O Zé Ferrão bem sabe que devemos ser tolerantes. A tolerância, como todos sabemos, é a capacidade de conviver com o que está errado - uma vez que se assim não fosse, seria desinteligência e não tolerância, porque seria não querer ver o que está certo. Ora eu não tenho nada contra a tolerância devida a quem seja ou queira ser homossexual. O que me choca é que, na Assembleia da República, o tal lóbi queira fazer uma cruzada contra a família de raiz judeo-cristã e se debata a ferro e fogo em prol do casamento dos gays como sendo igual a qualquer outro casamento. Bem sei que, na frieza da lei civil, o casamento é um contrato, como é o de compra e venda ou o de prestação de serviços. Porém, até a lei - claro que feita por velhadas incompetentes do tempo do Estado Novo, beatos, a cheirar a água benta e sem o mínimo conhecimento jurídico!!!! - há incapacidade de gozo para contrair casamento em determinadas situações, dada a especificidade tão grande de tal contrato!
O PS diz na Assembleia que até ao fim desta legislatura há-de haver entre nós a legalização dos casamentos gay! O Presidente da Câmara de Lisboa já tinha dito que cederia o Salão Nobre dos Paços do Concelho para a realização da cerimónia - espero que também pague os vestidos, o copo de água e que os casamentos gay passem a ser casamentos de santo António (Costa)! Não sei se, na sequência de tão felizes enlaces, os edifícios do Estado poderão servir para a consumação dos casamentos, mas é provável que sim!!!


Há questões que são fracturantes na nossa sociedade! Não há raio de liberdade e de igualdade neste mundo que seja justificativo de tal bestialidade!
Mas o Zé também sabe que há uma incapacidade geral dos nossos políticos em pensar, ser racional e colocar a funcionar o que tem - se é que tem!? - em cima dos ombros!

quarta-feira, 2 de julho de 2008

Uma Ministra que, em público, diz que vai pró público! Carago!!!

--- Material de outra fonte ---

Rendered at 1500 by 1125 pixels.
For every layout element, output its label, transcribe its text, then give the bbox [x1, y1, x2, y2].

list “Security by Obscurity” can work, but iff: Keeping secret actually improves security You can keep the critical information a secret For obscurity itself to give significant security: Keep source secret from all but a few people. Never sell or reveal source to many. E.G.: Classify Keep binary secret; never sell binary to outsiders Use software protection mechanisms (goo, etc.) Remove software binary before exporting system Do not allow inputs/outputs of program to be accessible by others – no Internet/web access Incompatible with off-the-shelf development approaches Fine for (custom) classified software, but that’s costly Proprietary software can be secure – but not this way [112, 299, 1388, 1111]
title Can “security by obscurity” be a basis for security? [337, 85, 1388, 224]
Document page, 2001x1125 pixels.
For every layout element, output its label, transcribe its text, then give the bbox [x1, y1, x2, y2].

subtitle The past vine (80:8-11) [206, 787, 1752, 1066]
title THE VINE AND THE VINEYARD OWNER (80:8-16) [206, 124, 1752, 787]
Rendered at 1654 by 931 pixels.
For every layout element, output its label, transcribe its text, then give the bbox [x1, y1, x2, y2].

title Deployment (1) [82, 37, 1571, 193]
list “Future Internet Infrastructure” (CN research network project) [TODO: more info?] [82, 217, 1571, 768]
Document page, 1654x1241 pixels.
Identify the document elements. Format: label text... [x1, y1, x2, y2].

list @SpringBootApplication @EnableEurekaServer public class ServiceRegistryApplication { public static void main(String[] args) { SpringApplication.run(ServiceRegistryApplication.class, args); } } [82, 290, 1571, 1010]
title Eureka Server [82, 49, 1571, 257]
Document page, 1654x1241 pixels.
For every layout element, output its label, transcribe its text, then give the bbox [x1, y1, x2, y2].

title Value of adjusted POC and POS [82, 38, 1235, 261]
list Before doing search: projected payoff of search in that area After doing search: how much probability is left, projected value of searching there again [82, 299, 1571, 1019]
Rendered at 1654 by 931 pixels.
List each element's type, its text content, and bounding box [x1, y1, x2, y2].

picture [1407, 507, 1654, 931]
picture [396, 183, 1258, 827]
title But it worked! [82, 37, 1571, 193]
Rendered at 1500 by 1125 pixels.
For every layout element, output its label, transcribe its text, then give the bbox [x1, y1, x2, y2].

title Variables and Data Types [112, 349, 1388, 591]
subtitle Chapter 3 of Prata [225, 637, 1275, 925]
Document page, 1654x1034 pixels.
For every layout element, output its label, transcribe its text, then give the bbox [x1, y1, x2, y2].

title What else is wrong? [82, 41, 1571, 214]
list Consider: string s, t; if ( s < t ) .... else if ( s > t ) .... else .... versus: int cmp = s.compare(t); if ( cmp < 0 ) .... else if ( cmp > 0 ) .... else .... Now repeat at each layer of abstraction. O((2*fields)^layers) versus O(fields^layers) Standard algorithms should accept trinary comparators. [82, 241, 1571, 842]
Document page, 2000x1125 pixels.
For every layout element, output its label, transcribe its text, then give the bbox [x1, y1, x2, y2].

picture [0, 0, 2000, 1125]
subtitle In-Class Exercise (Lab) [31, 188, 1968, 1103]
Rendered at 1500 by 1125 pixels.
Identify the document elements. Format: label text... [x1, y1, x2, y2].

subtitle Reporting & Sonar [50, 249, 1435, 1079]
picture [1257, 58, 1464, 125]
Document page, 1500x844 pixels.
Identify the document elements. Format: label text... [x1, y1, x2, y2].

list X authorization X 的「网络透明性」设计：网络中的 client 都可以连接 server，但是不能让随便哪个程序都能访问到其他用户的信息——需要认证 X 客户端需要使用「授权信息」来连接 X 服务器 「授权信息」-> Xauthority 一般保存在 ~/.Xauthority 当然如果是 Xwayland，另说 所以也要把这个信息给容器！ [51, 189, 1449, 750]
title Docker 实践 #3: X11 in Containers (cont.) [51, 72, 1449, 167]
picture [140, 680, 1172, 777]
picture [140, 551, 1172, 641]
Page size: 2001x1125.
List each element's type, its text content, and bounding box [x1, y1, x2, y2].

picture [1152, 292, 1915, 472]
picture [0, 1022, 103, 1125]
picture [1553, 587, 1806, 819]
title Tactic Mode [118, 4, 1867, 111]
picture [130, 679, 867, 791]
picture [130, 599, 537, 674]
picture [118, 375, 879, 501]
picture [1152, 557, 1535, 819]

O Zé, esta noite, até dormiu melhor. Foi uma consolação, uma alegria que até fez passar a noite sem ressonar!!! Uma Paz no prédio inteiro. A senhora Ministra da Saúde, com seu ar saudável e voz angélica, informou os portugueses que também gosta de passar longas horas nas filas de espera para arranjar uma vaga para as consultas, olá! A final, não é só o zé parolo que tem que suportar um serviço nacional de saúde com graves deficiências, atrasos e demoras intermináveis e consultas de especialidade marcadas para depois da morte. A Senhora Ministra, dando uma ferroada ao sector privado - que é pelo menos incompetente, nas suas palavras não ditas - diz que vai ao serviço público. Como se alguém acreditasse em tal coisa, benza-a Deus!
Uma coisa é certa e o Zé entende: se ela, ainda que com revolta das tripas, não defende a sua dama, quem é que a vai defender, sabendo que funciona tão mal?
Mas fica aqui um reparo à Senhora Ministra: não diga tais asneiras à custa do sector privado, que toda a gente sabe que só tem progredido e bem porque o Estado não cumpre e aplica os impostos do zé em basbaquices que não deve.
Já dizia o Senhor Presidente do Conselho - não o actual, o doutros tempos, o botas, - que em política o que parece é. Mas, ó Senhora Ministra, aquilo que a Senhora diz nem sequer parece.
Políticos com credibilidade, eis o nosso maior tesouro para combater o deficit!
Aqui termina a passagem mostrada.